Die Säulen-Hainbuche, Carpinus betulus 'Fastigiata', hat in den ersten Jahrzehnten eine schmale und deutlich säulenförmige Krone. Schmal heißt nicht klein. Die Krone weitet sich mit der Zeit auf 6 bis 12 Meter, und an alten Bäumen nähert sie sich 15 Metern, also der Breite der Art. Die Höhe landet bei 15 bis 18 Metern. Sie ist in der Jugend säulenförmig, nicht für immer.
Eine geschnittene Hainbuche ist berechenbarer. Eine aufgestammte Hecke, also Pflanzen mit freiem Stamm bis etwa 180 cm und einem geschnittenen Blattvolumen darüber, hält Jahr für Jahr die Breite, auf die du sie schneidest. Brauchst du eine niedrige Kante von 30 bis 50 cm, ist Buchsbaum der einfachere Weg.
Drei Fehler, die die Hainbuchenhecke licht machen
Der Gipfeltrieb wird zu früh geschnitten. Die Hecke hört auf, in die Höhe zu gehen. Warte, bis sie die 1 bis 3 Meter erreicht hat, die du anpeilst.

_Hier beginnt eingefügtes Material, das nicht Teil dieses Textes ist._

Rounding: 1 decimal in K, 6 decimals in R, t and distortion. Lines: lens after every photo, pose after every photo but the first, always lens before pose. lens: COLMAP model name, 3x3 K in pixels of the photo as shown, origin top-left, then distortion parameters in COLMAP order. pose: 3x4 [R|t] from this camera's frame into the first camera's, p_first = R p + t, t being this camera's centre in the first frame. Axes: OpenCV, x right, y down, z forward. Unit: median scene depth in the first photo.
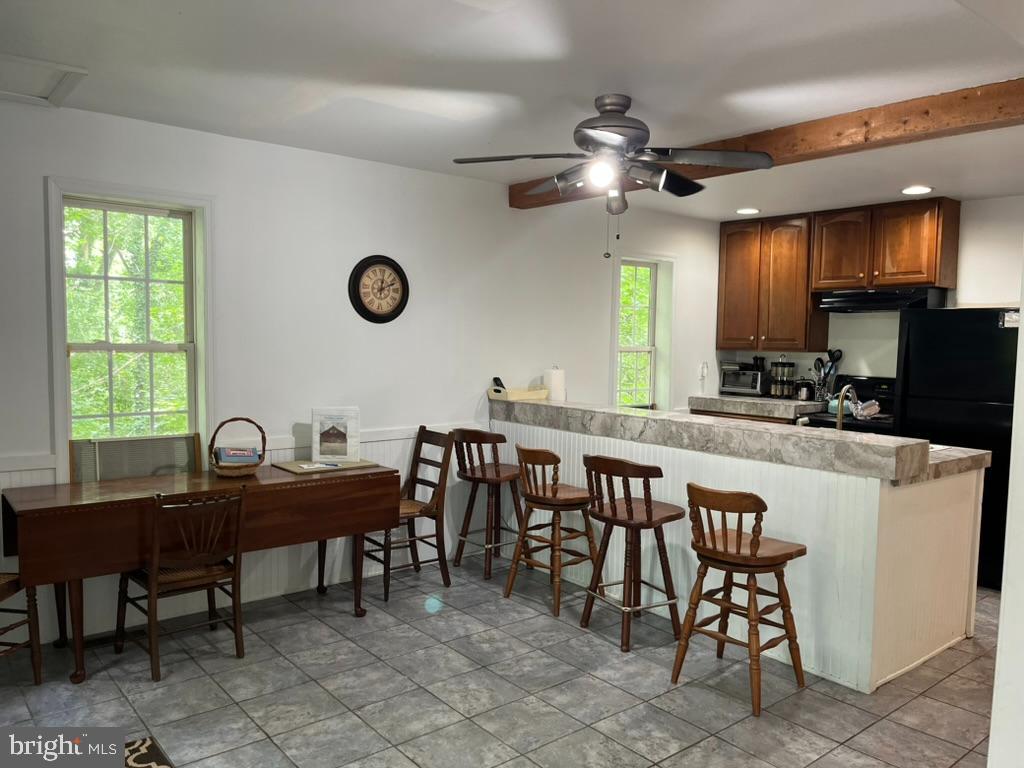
lens RADIAL K [[779.5, 0, 518.9], [0, 779.5, 385.9], [0, 0, 1]] dist [0.050963, -0.010945]
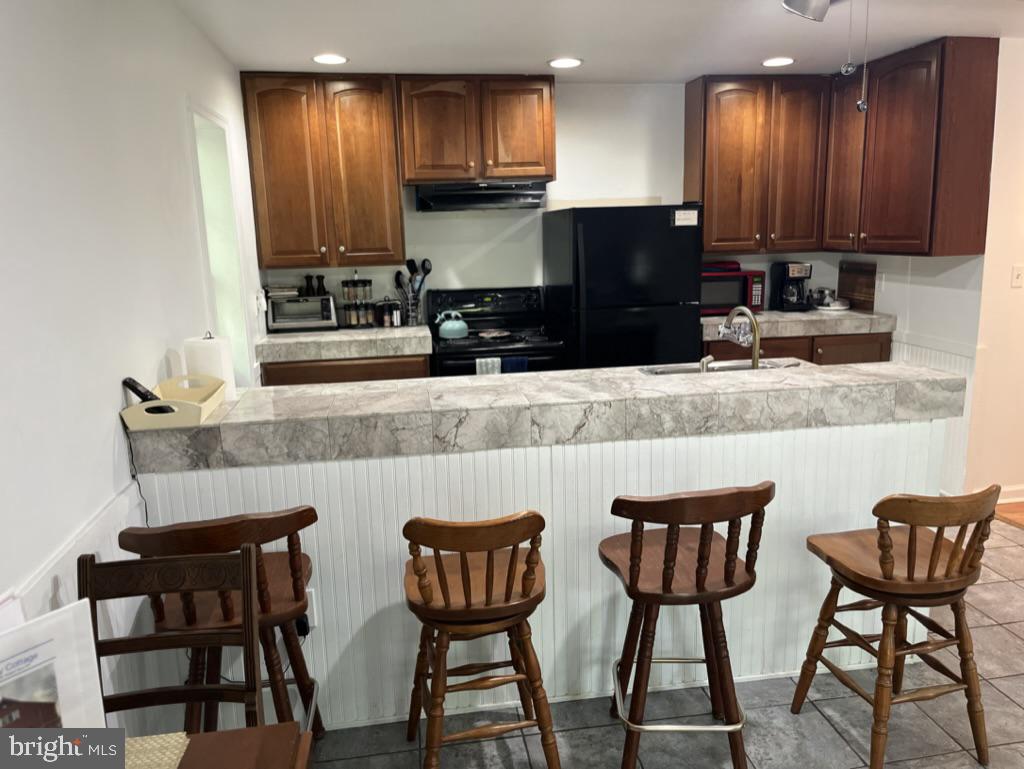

Die Seiten werden gerade geschnitten. Nach drei bis vier Jahren steht der untere Teil im Schatten und verliert die Blätter, also genau der Teil, der Sichtschutz geben soll. Schräge Seiten ab dem ersten Jahr.
Das Gras darf bis an die Pflanzen wachsen. Ein 60 cm breiter unkrautfreier Streifen in den ersten drei Jahren spielt für das Wachstum eine größere Rolle als Düngung.